Create the benchmark instance
"""
from nats_bench import create
# Create the API instance for the size search space in NATS
api = create(None, 'sss', fast_mode=True, verbose=True)

# Create the API instance for the topology search space in NATS
api = create(None, 'tss', fast_mode=True, verbose=True)

"""
Query the performance
"""
# Query the loss / accuracy / time for 1234-th candidate architecture on CIFAR-10
# info is a dict, where you can easily figure out the meaning by key
info = api.get_more_info(1234, 'cifar10')

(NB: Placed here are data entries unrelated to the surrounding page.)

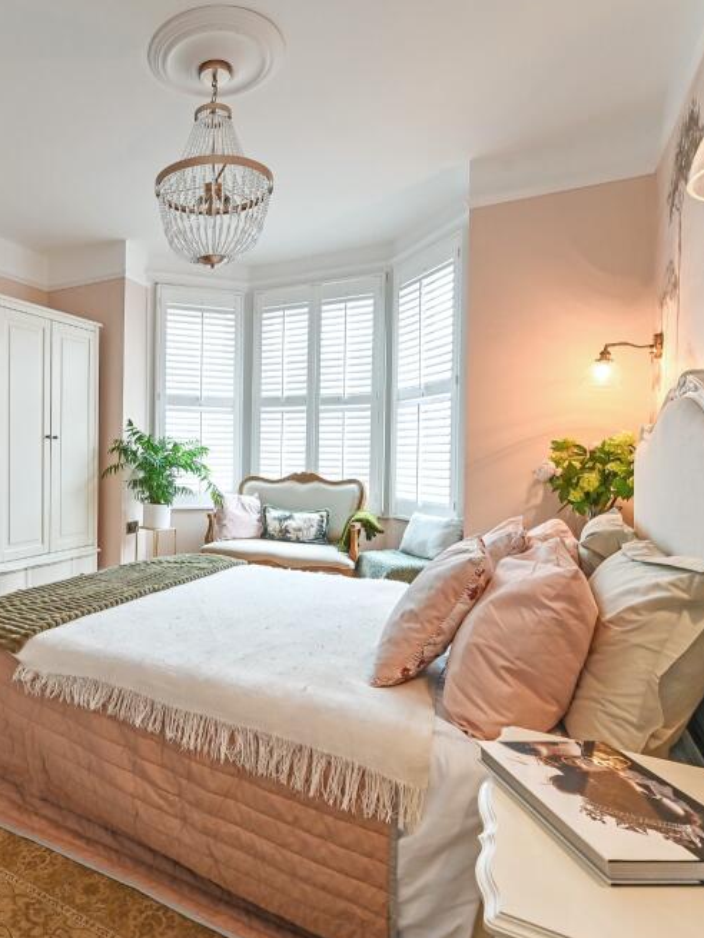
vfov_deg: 79.0
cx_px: 153
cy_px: 476
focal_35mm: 21
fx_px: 569
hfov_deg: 59.1
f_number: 8
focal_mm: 14
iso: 400
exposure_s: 1/10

# Query the flops, params, latency. info is a dict.
info = api.get_cost_info(12, 'cifar10')

The result from querying NATS-Bench is a json of multiple metrics on 2 different epochs:

info = {
    'train-loss'     : 0, 
    'train-accuracy' : 0, 
    'train-per-time' : 0, 
    'train-all-time' : 0,  
    'test-loss'      : 0, 
    'test-accuracy'  : 0, 
    'test-per-time'  : 0, 
    'test-all-time'  : 0
}

3. Conclusions

  • Manual construction on deep neural networks is a time-consumed, high computational consuming and specified works.
  • Neural Architecture Search is the field when we minimize the labour on evaluating separated architectures for a typical dataset.